Damiano Perri,Marco Simonetti,Andrea Lombardi,Noelia Faginas-Lago,Osvaldo Gervasi
DOI: https://doi.org/10.1007/978-3-030-58820-5_41
2021-11-03
Abstract:In this work we present a system based on a Deep Learning approach, by using a Convolutional Neural Network, capable of classifying protein chains of amino acids based on the protein description contained in the Protein Data Bank. Each protein is fully described in its chemical-physical-geometric properties in a file in XML format. The aim of the work is to design a prototypical Deep Learning machinery for the collection and management of a huge amount of data and to validate it through its application to the classification of a sequences of amino acids. We envisage applying the described approach to more general classification problems in biomolecules, related to structural properties and similarities.

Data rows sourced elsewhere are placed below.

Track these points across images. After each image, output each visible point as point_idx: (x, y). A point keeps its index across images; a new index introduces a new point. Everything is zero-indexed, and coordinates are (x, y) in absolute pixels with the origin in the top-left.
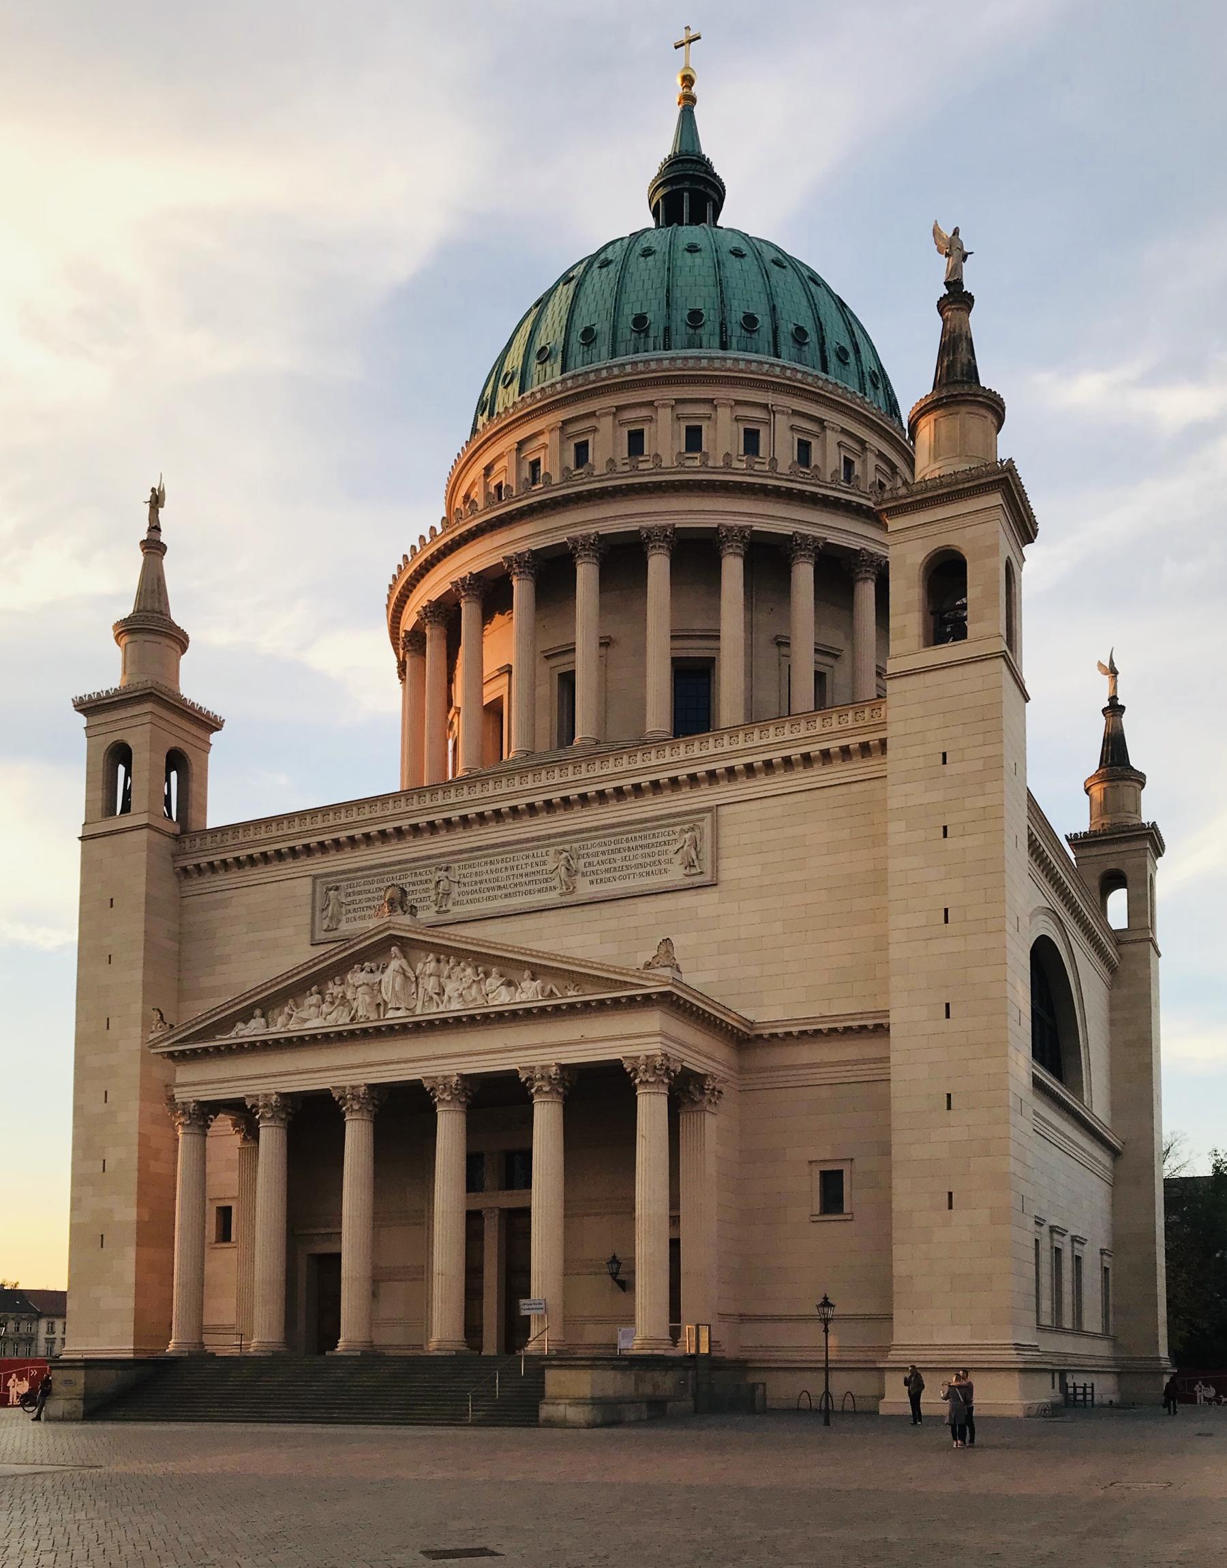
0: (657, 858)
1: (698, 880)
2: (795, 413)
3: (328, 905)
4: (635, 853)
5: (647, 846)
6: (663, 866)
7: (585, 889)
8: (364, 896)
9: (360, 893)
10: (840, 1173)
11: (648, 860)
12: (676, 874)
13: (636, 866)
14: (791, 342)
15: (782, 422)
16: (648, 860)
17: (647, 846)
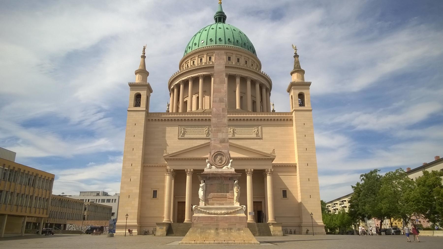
0: (250, 132)
1: (258, 137)
2: (252, 60)
3: (182, 131)
4: (246, 130)
5: (248, 130)
6: (251, 134)
7: (237, 136)
8: (190, 131)
9: (188, 130)
10: (286, 190)
11: (249, 132)
12: (254, 136)
13: (247, 133)
14: (250, 48)
15: (250, 61)
16: (249, 132)
17: (248, 130)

Machine Learning,Biomolecules
What problem does this paper attempt to address?
The problem that this paper attempts to solve is to perform binary classification on protein chains by using machine - learning methods, especially convolutional neural networks (CNNs), that is, to determine whether a given amino acid sequence represents a "real" protein. The researchers obtained data from the Protein Data Bank (PDB). Each protein is stored in XML format based on a detailed description file of its chemical - physical - geometric properties. The main goal of the study was to design a prototype deep - learning system for collecting and managing large amounts of data and to verify the effectiveness of this system through its application in amino acid sequence classification. In addition, the researchers also plan to apply this method to a broader range of biomolecular classification problems, involving the analysis of structural properties and similarities. The specific challenges mentioned in the paper include dealing with the size of the data set (more than 160,000 records, with the original compressed data size of 57.6 GB and more than 2 TB after decompression), the variation in protein sequence lengths (ranging from 1 to 1,000,000 amino acids), and the need for pre - processing the data to meet the input requirements of the neural network. The researchers chose an unconventional CNN - based method. Although for sequence data processing, recurrent neural networks (RNNs) may be a more intuitive choice. However, it was found that CNNs can provide satisfactory results and have lower hardware requirements and can be more easily implemented on multiple platforms. Through this research, the authors hope to explore the potential of deep learning in modeling the relationship between protein structure and function, especially in the analysis of multi - scale dynamic characteristics, which has always been one of the difficult problems in traditional molecular dynamics simulations. Future work will focus on further optimizing the model, for example, by adjusting hyper - parameters, improving the data preparation and management process, and reducing the number of "true negative" results caused by training data padding. In addition, the researchers also consider expanding the application range of the CNN model to analyze more subtle characteristics of protein amino acid sequences and the classification of their molecular structures and energies.